Corpse Point is vanishing. So are the men who died there

3

They didn’t survive the whales. They barely survived each other.

Likneset is what the locals call it. In Norwegian. It means “Corpse Point.” 🧊

If you want to know what life was like for 17th-century whalers on Svalbard. This is where you look.

Svalbard sits halfway between the North Pole and Norway’s northern coast. A brutal archipelago. For centuries. It was ground zero for Arctic whaling. And Likneset? The biggest graveyard for those men. Hundreds of shallow holes marked with piles of stones. From the boom years of the 1600s and 1700s.

Archaeologists just dug up 20 of those bodies. Published in PLOS One this past May.

The findings are grim.

“Early modern Arctic whaling was among Europa’s first large-scale extractive industries. And the labor? Highly manual.”

That’s Lise Loktu from the Norwegian Institute for Cultural Heritage Her Research. She didn’t sugarcoat it. Neither did Elin Therese Brødht, the forensic anthropologist she worked with at Oslo University Hospital.

Think about it. Rowing in freezing water. Hauling live animals. Dragging carcasses. Chopping blubber until your fingers numb. Doing it all while wet. And cold.

Your skeleton keeps receipts.

Loktu and Brødht looked at the bones. Shoulders. Spine. Hips. Knees. Feet. They were shredded. Degenerative joint disease everywhere. Trauma that would take an athlete decades to accumulate.

Here’s the kicker.

Some of these guys were young adults. Young. Yet their bones looked like they belonged to old men. They broke themselves. Slowly. Day after day.

And then there’s scurvy.

Most of them had it. All the symptoms. Bleeding gums. Lost teeth. Muscle weakness. Anemia. Vitamin C deficiency. Simple stuff now. Impossible to avoid back then.

Fresh fruit doesn’t grow on Svalbard. Sailors on long voyages knew this. Or they should have. Europeans didn’t understand biology. So they ignored it. They looked down on Indigenous foods like muktuk. Whale skin and blubber. Loaded with Vitamin C and D.

“Scurvy doesn’t only affect bones. It compromises the immune system. Weakens wound healing. Overall physical decline.”

So you’re exhausted. Your joints are grinding to dust. Your gums are rotting. Your immune system is offline.

Bad news.

Most of them were also pipe smokers. You can tell because the clay stems left circular indentations in their tooth enamel. They clamped down. Constantly.

Does tobacco cause scurvy? Not directly. But it depletes your Vitamin C stores. It adds stress. Loktu suggests it might have been the extra weight that pushed an already weak body over the edge.

Smoking. Bad diet. Hellish labor. Infection waiting in the wings.
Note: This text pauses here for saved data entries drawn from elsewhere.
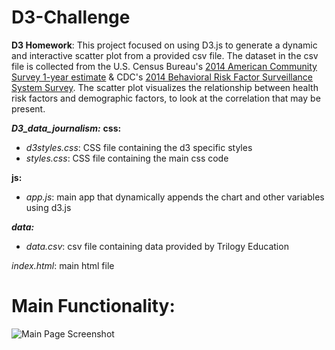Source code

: # D3-Challenge
**D3 Homework**: This project focused on using D3.js to generate a dynamic and interactive scatter plot from a provided csv file. The dataset in the csv file is collected from the U.S. Census Bureau's [2014 American Community Survey 1-year estimate](https://data.census.gov/cedsci/table?q=2014%20ACS%201-year%20estimate&tid=ACSDT1Y2014.B24020) & CDC's [2014 Behavioral Risk Factor Surveillance System Survey](https://www.cdc.gov/brfss/annual_data/annual_2014.html). The scatter plot visualizes the relationship between health risk factors and demographic factors, to look at the correlation that may be present.

***D3_data_journalism:***
**css:**
- *d3styles.css*: CSS file containing the d3 specific styles
- *styles.css*: CSS file containing the main css code

**js:** 
- *app.js*: main app that dynamically appends the chart and other variables using d3.js

***data:***
- *data.csv*: csv file containing data provided by Trilogy Education

*index.html*: main html file

# Main Functionality:
![Main Page Screenshot](D3_data_journalism/images/main_page.jpg)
Did anyone make it home? Maybe.

But here’s the real problem. The bones aren’t just sitting there.

They’re disappearing.

Likneset is being eaten by the coast. Coastal erosion. Driven by rapid Arctic warming. Permafrost is thawing. The ground that preserved these bodies for 400 years is turning into soup.

Researchers compared graves dug in the late 19800s with ones from 2016. Then again in 2019. The difference? The site is collapsing. The informational value of these archives is dropping fast.

Climate change isn’t just melting ice caps. It’s erasing history.

Once it’s gone. It’s gone.

We race to dig. But the ice races faster.